Question

Suppose that \({\bf{A}}\) and \({\bf{B}}\) are subsets of \({\bf{V}}\), where \({\bf{V}}\) is an alphabet. Does it follow that \({\bf{A}} \subseteq {\bf{B}}\) if \({\bf{A}} \subseteq {{\bf{B}}^{\bf{*}}}\) ?

Short answer

No, the given does not follow \({\bf{A}} \subseteq {\bf{B}}\) if \({\bf{A}} \subseteq {{\bf{B}}^{\bf{*}}}\).

Step-by-step solution

Definition

In mathematics, set\({\bf{A}}\)is a subset of a set\({\bf{B}}\)if all elements of\({\bf{A}}\)are also elements of\({\bf{B}}\);\({\bf{B}}\)is then a superset of\({\bf{A}}\). It is possible for\({\bf{A}}\)and\({\bf{B}}\)to be equal; if they are unequal, then\({\bf{A}}\)is a proper subset of\({\bf{B}}\).

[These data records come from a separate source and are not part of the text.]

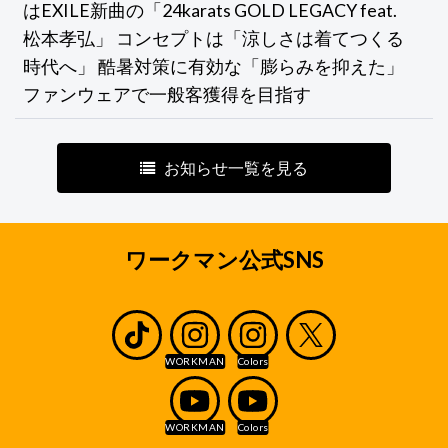
はEXILE新曲の「24karats GOLD LEGACY feat.
松本孝弘」 コンセプトは「涼しさは着てつくる
時代へ」 酷暑対策に有効な「膨らみを抑えた」
ファンウェアで一般客獲得を目指す
お知らせ一覧を見る
ワークマン公式SNS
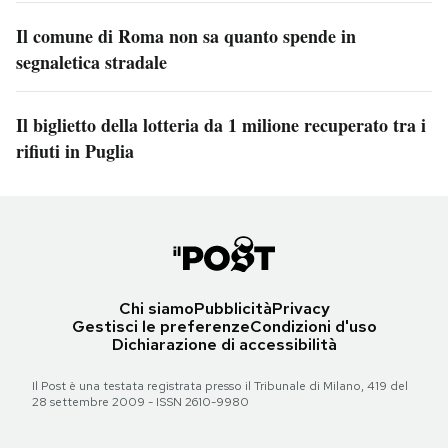
Il comune di Roma non sa quanto spende in
segnaletica stradale
Il biglietto della lotteria da 1 milione recuperato tra i
rifiuti in Puglia
Chi siamo
Pubblicità
Privacy
Gestisci le preferenze
Condizioni d'uso
Dichiarazione di accessibilità
Il Post è una testata registrata presso il Tribunale di Milano, 419 del
28 settembre 2009 - ISSN 2610-9980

Check if the given statement is true or not

This is clearly not necessarily true. For example, it can take \({\bf{A = }}{{\bf{V}}^{\bf{*}}}\) and \({\bf{B = V}}\). Then \({{\bf{A}}^{\bf{*}}}\) is again \({{\bf{V}}^{\bf{*}}}\), so it is true that \({{\bf{A}}^{\bf{*}}} \subseteq {{\bf{B}}^{\bf{*}}}\), but of course \({\bf{A}} \not\subseteq {\bf{B}}\) (for one thing, \({\bf{A}}\) is infinite and \({\bf{B}}\) is finite).

Therefore, the given does not follow \({\bf{A}} \subseteq {\bf{B}}\) if \({\bf{A}} \subseteq {{\bf{B}}^{\bf{*}}}\).